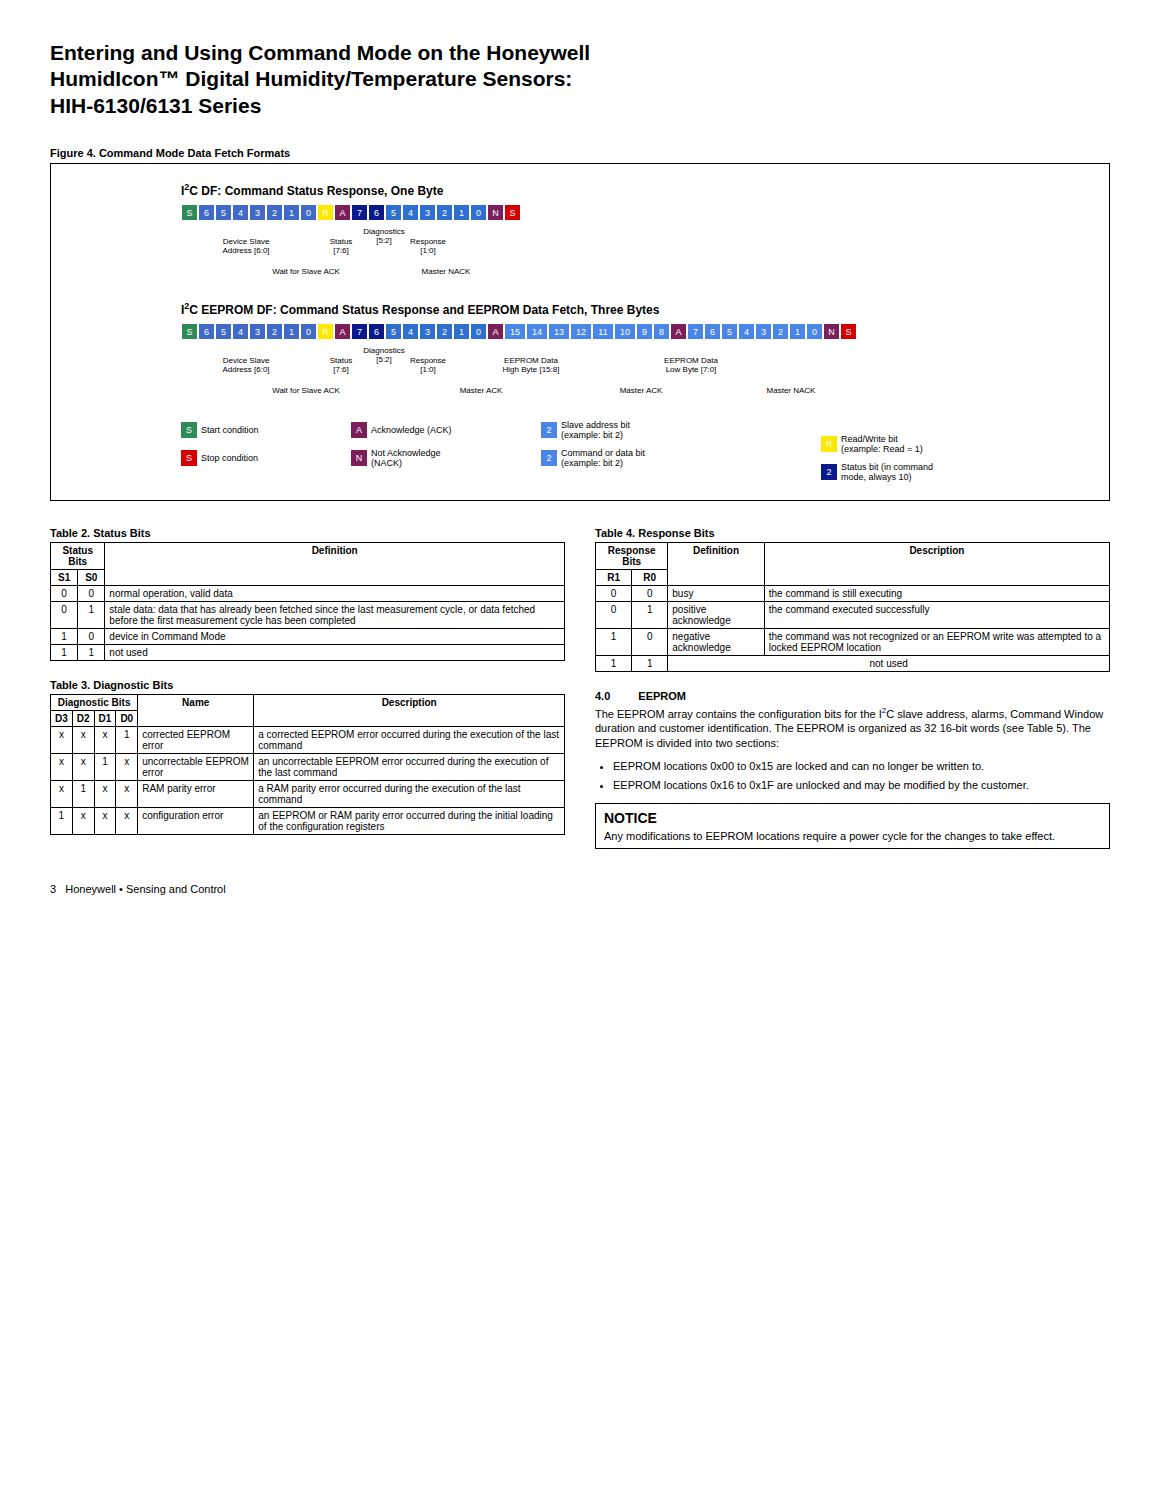Entering and Using Command Mode on the Honeywell
HumidIcon™ Digital Humidity/Temperature Sensors:
HIH-6130/6131 Series
Figure 4. Command Mode Data Fetch Formats
I2C DF: Command Status Response, One Byte
S 6543210 R A 76 5432 10 N S
Device Slave
Address [6:0]
Status
[7:6]
Diagnostics
[5:2]
Response
[1:0]
Wait for Slave ACK
Master NACK
I2C EEPROM DF: Command Status Response and EEPROM Data Fetch, Three Bytes
S 6543210 R A 76 5432 10 A 15141312111098 A 76543210 N S
Device Slave
Address [6:0]
Status
[7:6]
Diagnostics
[5:2]
Response
[1:0]
EEPROM Data
High Byte [15:8]
EEPROM Data
Low Byte [7:0]
Wait for Slave ACK
Master ACK
Master ACK
Master NACK
S
Start condition
A
Acknowledge (ACK)
2
Slave address bit
(example: bit 2)
S
Stop condition
N
Not Acknowledge
(NACK)
2
Command or data bit
(example: bit 2)
R
Read/Write bit
(example: Read = 1)
2
Status bit (in command
mode, always 10)
Table 2. Status Bits
| Status Bits | Definition |
| --- | --- |
| S1 | S0 |
| 0 | 0 | normal operation, valid data |
| 0 | 1 | stale data: data that has already been fetched since the last measurement cycle, or data fetched before the first measurement cycle has been completed |
| 1 | 0 | device in Command Mode |
| 1 | 1 | not used |
Table 3. Diagnostic Bits
| Diagnostic Bits | Name | Description |
| --- | --- | --- |
| D3 | D2 | D1 | D0 |
| x | x | x | 1 | corrected EEPROM error | a corrected EEPROM error occurred during the execution of the last command |
| x | x | 1 | x | uncorrectable EEPROM error | an uncorrectable EEPROM error occurred during the execution of the last command |
| x | 1 | x | x | RAM parity error | a RAM parity error occurred during the execution of the last command |
| 1 | x | x | x | configuration error | an EEPROM or RAM parity error occurred during the initial loading of the configuration registers |
Table 4. Response Bits
| Response Bits | Definition | Description |
| --- | --- | --- |
| R1 | R0 |
| 0 | 0 | busy | the command is still executing |
| 0 | 1 | positive acknowledge | the command executed successfully |
| 1 | 0 | negative acknowledge | the command was not recognized or an EEPROM write was attempted to a locked EEPROM location |
| 1 | 1 | not used |
4.0 EEPROM
The EEPROM array contains the configuration bits for the I2C slave address, alarms, Command Window duration and customer identification. The EEPROM is organized as 32 16-bit words (see Table 5). The EEPROM is divided into two sections:
EEPROM locations 0x00 to 0x15 are locked and can no longer be written to.
EEPROM locations 0x16 to 0x1F are unlocked and may be modified by the customer.
NOTICE
Any modifications to EEPROM locations require a power cycle for the changes to take effect.
3 Honeywell • Sensing and Control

§ **Task brief**
In the listing above, find the line containing "Table 3. Diagnostic Bits" and the line containing "parity error |". Output them and every line between, exactly, and nothing else.

§ **Solved exercise**
Table 3. Diagnostic Bits
| Diagnostic Bits | Name | Description |
| --- | --- | --- |
| D3 | D2 | D1 | D0 |
| x | x | x | 1 | corrected EEPROM error | a corrected EEPROM error occurred during the execution of the last command |
| x | x | 1 | x | uncorrectable EEPROM error | an uncorrectable EEPROM error occurred during the execution of the last command |
| x | 1 | x | x | RAM parity error | a RAM parity error occurred during the execution of the last command |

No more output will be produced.